So far we’ve learned about the major types of macronutrients, the two types of metabolism that your body can run on, and why these are important factors to consider for survival. In terms of advice the scales are leaning pretty heavily towards a fat based diet instead of one based on carbohydrates such as grains, flour and sugar.
To this point, we have been focusing mainly on the effects of carbohydrates on insulin in the body. But today, we’re going to take a look at an important hormone that has recently entered the spotlight in nutritional science: leptin.
What fat mice and night shift workers have in common
In 1950, researchers were in the process of breeding lab mice for different traits. One of the variations was an incredibly hungry mouse that would eat until it was physically unable to. All of these mice would eventually become obese, giving them the appropriate nickname of ‘obese mice’.
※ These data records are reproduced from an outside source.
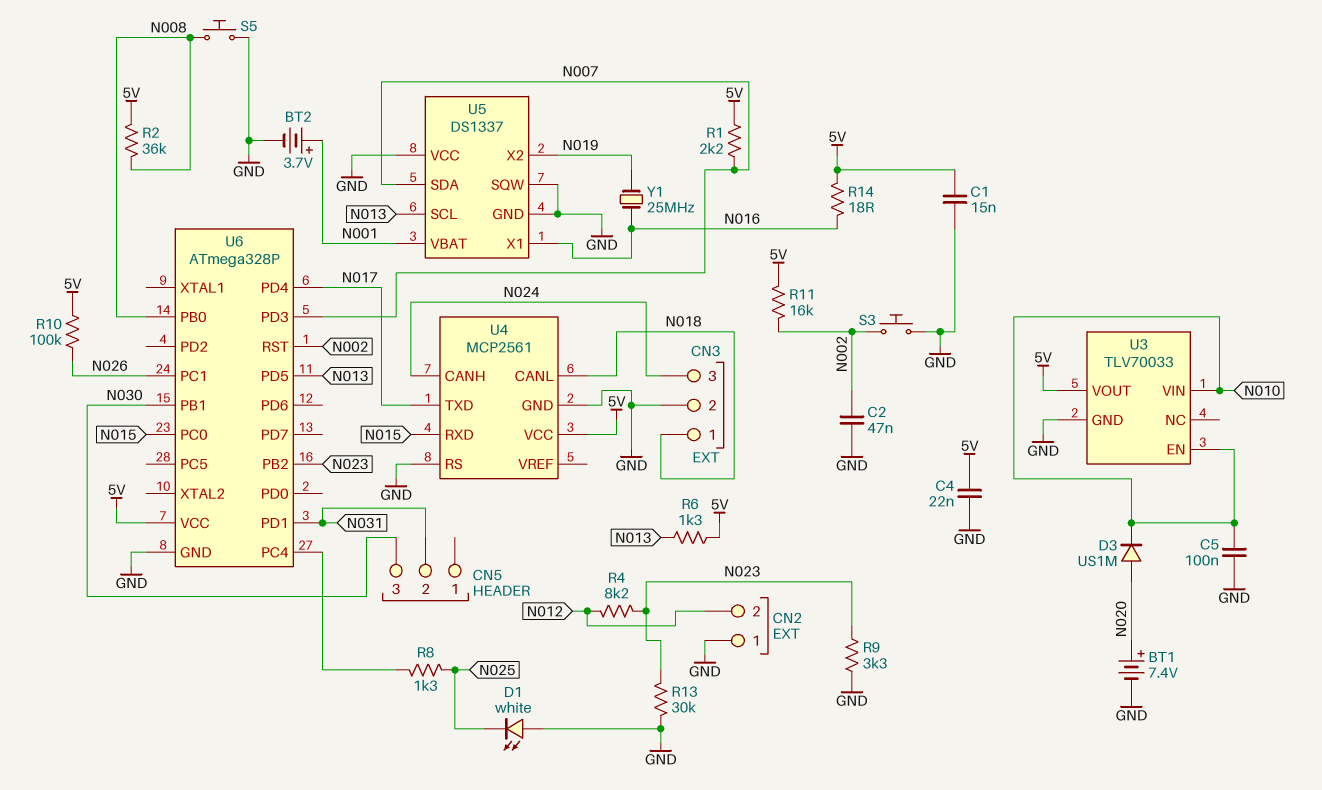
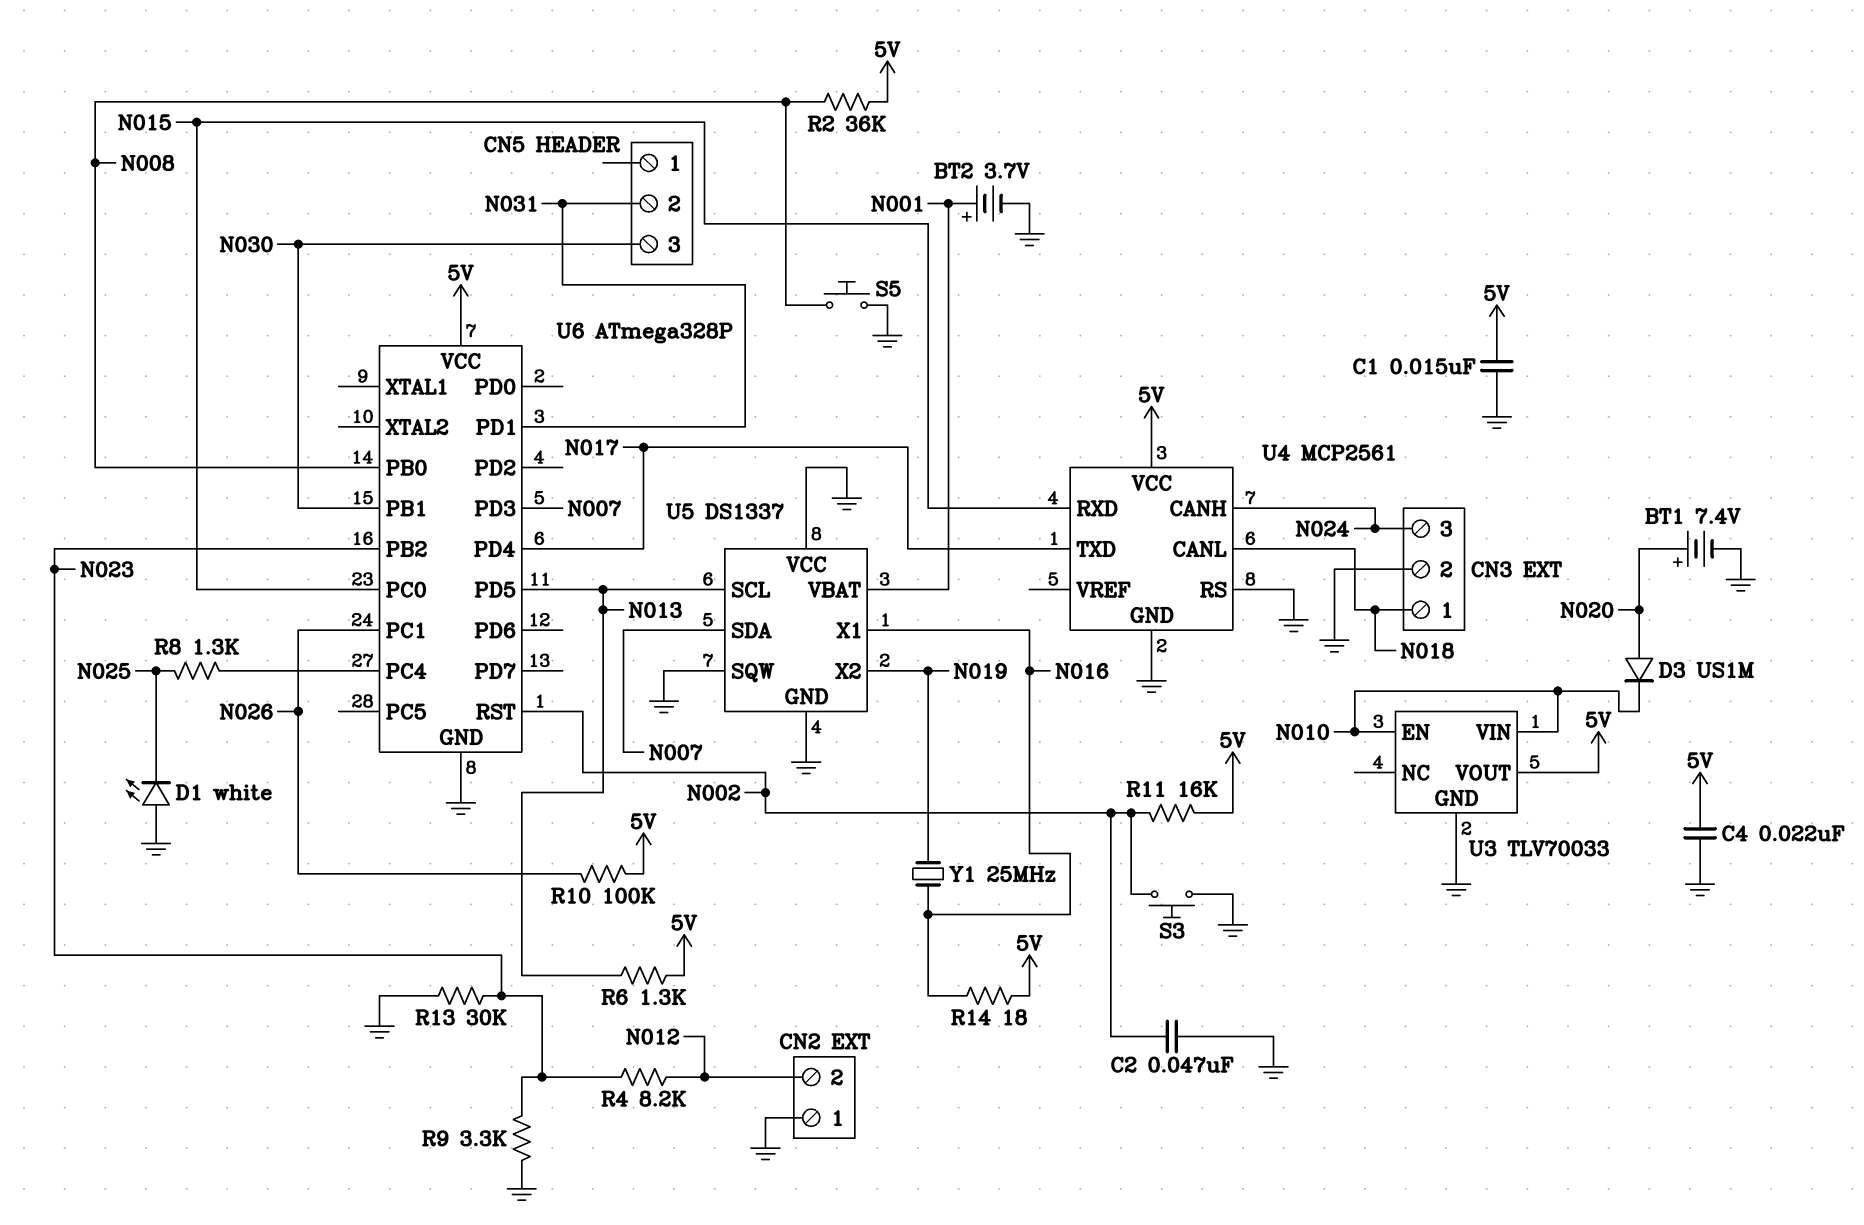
C5: 100nF (GND, N010) -> none
R1: 2.2k (5V, N007) -> none

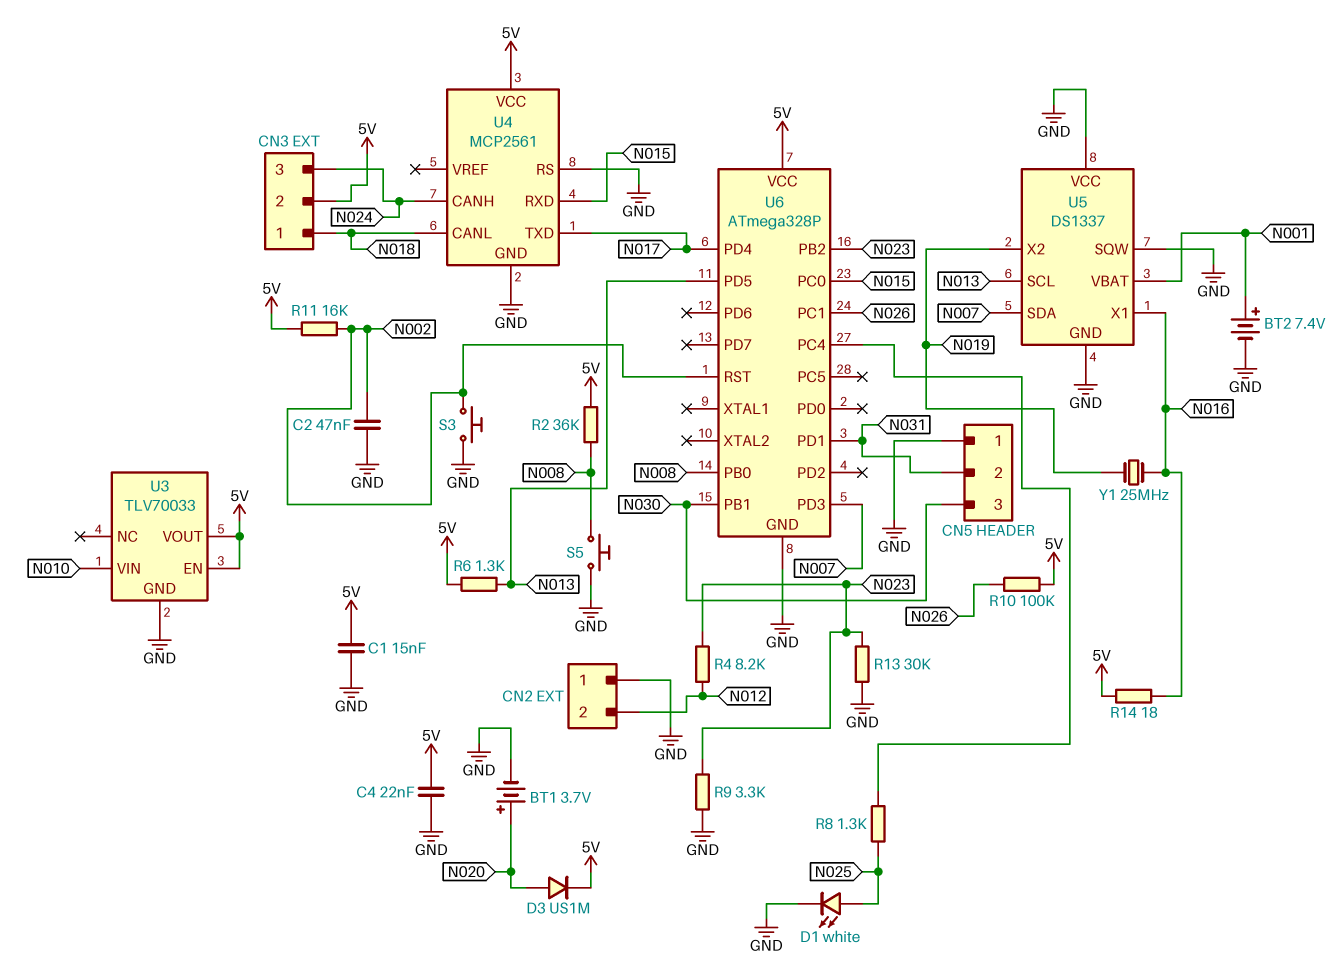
BT1: 7.4V (plus N020, minus GND) -> 3.7V (plus N020, minus GND)
BT2: 3.7V (plus N001, minus GND) -> 7.4V (plus N001, minus GND)
CN3 pin 2: GND -> 5V
CN5 pin 1: none -> GND
D1: LED white (A GND, K N025) -> LED white (A N025, K GND)
D3: diode US1M (A N020, K N010) -> diode US1M (A N020, K 5V)
U3 pin EN: N010 -> 5V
It took over forty years until the mystery of why the obese mice would eat so much was solved. At Rockefeller University in 1994, a researcher by the name of Jeffrey Friedman was able to isolate a protein that, when injected to the obese mice, would allow them to eat normally and return to normal weight. This protein was a combination of 167 amino acids called leptin.
The way that leptin works is by controlling the body’s hunger. When you experience hunger, you will continue to eat until you are ‘satisfied’, but the amount of food that will allow you to be satisfied is determined by leptin. The reason obese mice ate the way they did was because they were genetically unable to either produce leptin or have functioning leptin receptors, and thus kept eating to satisfy their hunger. This sounds like a cool science story but the applications to survival foods are huge.
In nature, leptin is the perfect feedback loop to maintaining a healthy bodyweight. It is produced by fat cells themselves, so in theory, having more fat cells would make one feel less hungry. Fat levels would go down to normal and no one would be at an unhealthy weight. However there are literally hundreds of millions of human examples to prove that it isn’t the case today.
The reason this happens is leptin insensitivity. From having chronically high levels of leptin, leptin receptors in the brain cannot tell when leptin levels are high or low. Essentially, this is what happened with the obese rats – with no ability to tell when they are satisfied they would eat until they could not. This would be devastating in a survival scenario, either causing unnecessarily high food consumption or being incredibly stressful psychologically from constant hunger.
Thankfully, there is a solution for this. Low carb diets have been shown to restore leptin sensitivity in two ways. First, they lower blood triglycerides which makes it easier for leptin to reach the brain. Second, they have the effect of reducing bodyfat which contributes to chronically elevated leptin. In addition, several carbohydates like fructose and wheat have been shown to interfere directly with leptin receptors.
You reduce carbs, you reduce leptin insensitivity, you reduce hunger.